Is the manual intervention status available from custom scripts?

OfficeSpacePirate · 3 February 2020 04:56

I would like to create a step template(s) that restrict a specific environment to one deploy at a time. A hacked approach might go something like:

Step that runs custom script checking all deployment statuses in a particular environment (and most likely a project group) and set an output variable.
Manual Intervention step that conditionally runs based on value of output variable.
All steps pertaining to the deployment in question.
Step that runs custom script checking for earliest deploy timestamp in target environment/project group, assigns deployment to fake user (because Manual Intervention will have paused it) and triggers the next deploy.

If I could manually set the status of a deployment to the same one that gets used for the Manual Intervention step (also freeing up the worker hopefully), then 1 and 2 get combined as well as the last step no longer needing to assign deployments. Thoughts?

I asked about queuing deployments a few months ago and it seems like it’s not directly supported, so I’m trying to come up with a feasible work around.

Bob_Walker · 4 February 2020 23:44

Hi Clayton, that is an interesting question. The short answer to your request is no. I spoke to the engineer who implemented that logic and that state cannot be modified after/before the fact.

There might be an alternative. If you don’t mind, could you provide me your scenario (or scenarios) that led you to want to do that in Octopus?
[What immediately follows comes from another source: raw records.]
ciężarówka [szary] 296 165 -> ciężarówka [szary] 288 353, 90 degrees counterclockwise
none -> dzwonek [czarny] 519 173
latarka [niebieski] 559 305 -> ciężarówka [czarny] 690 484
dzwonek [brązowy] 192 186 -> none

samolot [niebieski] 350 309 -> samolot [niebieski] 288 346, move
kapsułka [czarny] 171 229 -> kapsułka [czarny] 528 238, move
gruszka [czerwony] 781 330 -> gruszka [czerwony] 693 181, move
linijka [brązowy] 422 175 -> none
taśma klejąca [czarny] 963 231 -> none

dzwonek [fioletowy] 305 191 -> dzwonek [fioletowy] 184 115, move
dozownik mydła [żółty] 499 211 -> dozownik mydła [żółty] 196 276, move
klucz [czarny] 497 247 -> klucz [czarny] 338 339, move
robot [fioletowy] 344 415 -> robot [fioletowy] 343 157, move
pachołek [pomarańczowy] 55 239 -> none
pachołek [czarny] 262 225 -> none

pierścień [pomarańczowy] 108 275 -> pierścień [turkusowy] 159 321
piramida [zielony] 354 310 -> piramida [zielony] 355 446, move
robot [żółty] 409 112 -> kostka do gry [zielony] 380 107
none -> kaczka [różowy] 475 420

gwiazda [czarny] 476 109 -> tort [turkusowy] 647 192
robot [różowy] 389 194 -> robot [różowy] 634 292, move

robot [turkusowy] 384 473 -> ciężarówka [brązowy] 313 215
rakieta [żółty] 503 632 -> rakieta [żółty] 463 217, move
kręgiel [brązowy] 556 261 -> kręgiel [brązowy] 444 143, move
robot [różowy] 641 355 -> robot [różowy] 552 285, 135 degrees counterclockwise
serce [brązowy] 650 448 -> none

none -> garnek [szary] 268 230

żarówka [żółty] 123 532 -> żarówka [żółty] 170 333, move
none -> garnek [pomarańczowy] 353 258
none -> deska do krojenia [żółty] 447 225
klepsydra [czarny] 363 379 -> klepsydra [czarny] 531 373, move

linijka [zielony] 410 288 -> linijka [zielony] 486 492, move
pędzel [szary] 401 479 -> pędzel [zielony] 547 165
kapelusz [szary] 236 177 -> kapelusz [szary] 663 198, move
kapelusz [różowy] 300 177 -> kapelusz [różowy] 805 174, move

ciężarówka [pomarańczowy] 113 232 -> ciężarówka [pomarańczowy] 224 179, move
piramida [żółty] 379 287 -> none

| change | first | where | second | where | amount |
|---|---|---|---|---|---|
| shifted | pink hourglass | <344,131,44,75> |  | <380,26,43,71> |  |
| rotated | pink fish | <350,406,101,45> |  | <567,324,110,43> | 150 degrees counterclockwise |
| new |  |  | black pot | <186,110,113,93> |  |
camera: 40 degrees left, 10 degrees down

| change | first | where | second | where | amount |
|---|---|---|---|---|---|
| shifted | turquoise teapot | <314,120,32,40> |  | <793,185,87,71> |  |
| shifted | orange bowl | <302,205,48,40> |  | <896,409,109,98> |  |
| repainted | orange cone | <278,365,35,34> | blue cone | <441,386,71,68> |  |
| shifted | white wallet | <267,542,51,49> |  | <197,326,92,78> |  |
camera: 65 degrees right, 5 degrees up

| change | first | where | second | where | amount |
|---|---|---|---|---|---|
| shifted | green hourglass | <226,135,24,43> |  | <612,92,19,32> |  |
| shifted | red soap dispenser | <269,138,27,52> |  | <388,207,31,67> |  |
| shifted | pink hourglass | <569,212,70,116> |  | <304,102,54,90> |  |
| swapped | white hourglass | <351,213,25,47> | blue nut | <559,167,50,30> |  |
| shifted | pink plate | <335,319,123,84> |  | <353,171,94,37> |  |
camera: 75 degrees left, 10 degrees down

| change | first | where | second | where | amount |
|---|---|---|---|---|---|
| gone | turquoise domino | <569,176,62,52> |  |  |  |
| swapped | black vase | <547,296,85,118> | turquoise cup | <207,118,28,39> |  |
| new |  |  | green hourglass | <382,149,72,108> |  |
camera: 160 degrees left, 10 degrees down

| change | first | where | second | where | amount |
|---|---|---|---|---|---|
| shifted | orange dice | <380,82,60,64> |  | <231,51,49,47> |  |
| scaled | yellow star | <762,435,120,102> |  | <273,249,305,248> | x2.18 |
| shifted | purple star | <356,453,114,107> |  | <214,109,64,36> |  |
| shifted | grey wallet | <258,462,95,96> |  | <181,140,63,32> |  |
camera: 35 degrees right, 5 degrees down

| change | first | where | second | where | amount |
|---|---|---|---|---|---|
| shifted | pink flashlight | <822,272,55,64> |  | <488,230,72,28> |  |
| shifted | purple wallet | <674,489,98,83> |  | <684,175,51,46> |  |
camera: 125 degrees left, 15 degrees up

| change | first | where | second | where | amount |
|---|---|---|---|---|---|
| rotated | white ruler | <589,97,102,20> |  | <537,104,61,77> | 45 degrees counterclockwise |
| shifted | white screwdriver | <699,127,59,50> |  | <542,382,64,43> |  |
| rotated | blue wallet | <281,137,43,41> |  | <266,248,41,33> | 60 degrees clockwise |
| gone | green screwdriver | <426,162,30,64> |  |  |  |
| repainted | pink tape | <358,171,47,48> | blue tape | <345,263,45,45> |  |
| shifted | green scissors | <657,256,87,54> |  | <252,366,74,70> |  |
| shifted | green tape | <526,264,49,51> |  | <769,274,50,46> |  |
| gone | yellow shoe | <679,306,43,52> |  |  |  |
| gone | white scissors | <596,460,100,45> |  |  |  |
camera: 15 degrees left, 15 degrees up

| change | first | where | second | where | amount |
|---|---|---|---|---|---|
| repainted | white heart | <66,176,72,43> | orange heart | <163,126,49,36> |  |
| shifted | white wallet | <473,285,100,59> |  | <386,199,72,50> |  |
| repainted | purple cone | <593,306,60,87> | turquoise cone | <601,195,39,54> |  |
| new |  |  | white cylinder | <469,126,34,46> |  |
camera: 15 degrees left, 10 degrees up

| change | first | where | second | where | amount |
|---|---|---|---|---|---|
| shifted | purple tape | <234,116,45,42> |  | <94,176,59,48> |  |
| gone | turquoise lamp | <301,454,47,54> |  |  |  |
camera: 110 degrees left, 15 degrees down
Knowing that, I might be able to provide a different work around.

Thanks!

OfficeSpacePirate · 5 February 2020 02:10

Hey Bob,

Thanks for getting back right away. We currently have 12 services that make up the backend of one of our products and we deploy to our CI environment (first in the Octopus lifecycle) and run tests whenever their default branches are updated. We are ultimately hoping to adopt a continuous delivery model, but one of the issues we have run into is that our automated testing fails when there are multiple deployments occurring at the same time.

What I would like to do is limit only our CI environment to a single parallel deployment, but allow deployments to be run in parallel because I use the Deploy a Release step template in a global deploy for staging and production releases. This would allow system testing to be run after any deployment without the possibility of apps getting replaced in the middle of a test run (or the need for a human to manually run the tests). The simple solution is to write a script that checks current deployments, but then a worker will be tied for the length of several deployments rather than just one; hence the idea of using the Manual Intervention step.

Let me know if you need anymore detail. Thanks

Bob_Walker · 5 February 2020 19:55

Hi Clayton,

Hmm, I can see your conundrum. In Octopus we treat each deployment as a separate event, it doesn’t really know about other projects. One thought I had was leveraging the run a script step and API to find if there are active deployments for your specific projects. The script would wait until all projects are completed before kicking off your tests. For example, in this article, I was doing something similar, but waiting for all deployments to a specific machine to wait: How can I force a deployment to wait in Octopus Deploy until another deployment finishes?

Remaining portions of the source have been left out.